Desde 2016, com o início do “trumpismo” — fenómeno de extrema-direita que alguns estudiosos, como Jason Stanley, têm classificado como neofascista — que a dita maior democracia do mundo vem sofrendo com a virulência do autoritarismo, caracterizada, entre outras coisas, por: acirramento dos ânimos sociais, política de aversão às minorias, idealização mítica da história nacional, militarização, anticiência e obscurantismo. Se considerarmos que, desde então, a onda autoritária se tem espalhado por todo o mundo com certa facilidade, temos que é chegada a hora de se gerar uma possível resposta imune a tal política de extermínio? A oportunidade está cada dia mais próxima, com o pleito eleitoral mais visível do que nunca no horizonte dos norte-americanos. Os noticiários internacionais, temerosos de um novo eventual erro de cálculo nos resultados, em virtude do complexo sistema eleitoral americano, timidamente apontam para uma considerável diferença numérica entre o primeiro colocado, o democrata Joe Biden, e o actual Presidente, o republicano Donald Trump, inclusive nos estados cruciais ao veredicto do Colégio Eleitoral.
A distopia que se viveu nos últimos quatro anos da gestão trumpista parece ter assanhado, na linguagem de Bertold Brecht, a “cadela do fascismo” a entrar no cio novamente em várias partes do mundo, sobretudo em alguns países da América Latina, onde a instabilidade política é, e sempre foi, regra. É facto que, apesar das nuances de cada regime político e dos perfis eleitorais de cada país latino-americano, a região tem em comum a alta concentração de riqueza em elites hereditárias detentoras de poder político e uma economia dependente de commoditties e, por conseguinte, do ziguezague da moeda verde dos nossos encimados vizinhos. Uma guinada à esquerda ou à direita, além do Equador, pode influenciar, seja pela disseminação ideológica, seja pela pressão político-económica, uma reviravolta nos trópicos mais abaixo. É um bom termómetro para o Brasil de Jair Bolsonaro, para a Colômbia de Iván Duque e para o Paraguai de Mario Abdo Benítez.

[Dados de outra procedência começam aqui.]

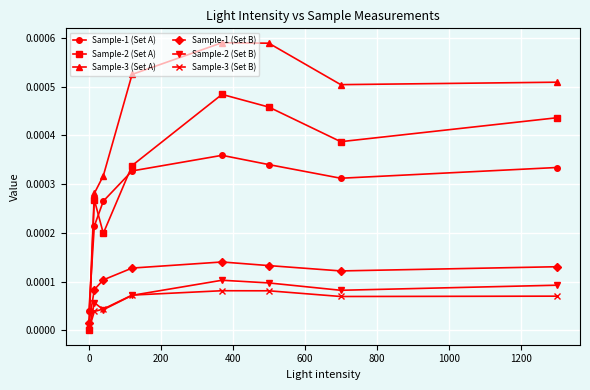

How many lines are shown in the chart?

6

Uma vitória de Joe Biden, hoje, seria o melhor anticorpo para uma América Latina com dificuldades de apresentar resposta imune aos antigénios do autoritarismo da extrema-direita. O Brasil de Bolsonaro, por exemplo, cujas relações internacionais estão cada vez mais pautadas em ideologias etiquetadas pelo Itamaraty, ver-se-á necessariamente obrigado a redefinir sua postura diante de um possível retorno democrata nos EUA, seu segundo maior parceiro comercial, além de ter de enfrentar uma agenda de pressão nas causas ambientais, já abertamente declarada por Biden. É o momento, de igual modo, para uma análise, se vitoriosa a chapa democrata, dos respingos não só em governos autoritários de extrema-direita latino-americanos, mas também na reorganização das frentes democráticas de oposição locais.
Da literatura médica, por fim, emerge ainda um terceiro conceito que merece ser trazido à baila: o de imunogénio. Imunogénio refere-se à substância que, como um antigénio completo, é capaz de gerar resposta imune específica, desencadeando memória imunológica. A vitória de Biden nas urnas pode até desencadear resposta imune em alguns pontos do continente explorado mais ao Sul. No entanto, imunogénio é substância que a América Latina dificilmente conseguirá desenvolver, pois memória (política) imunológica é um efeito adverso não esperado para um continente há pouco dominado por ditaduras militares que só aceitaram uma transição com uma amnistia da memória colectiva.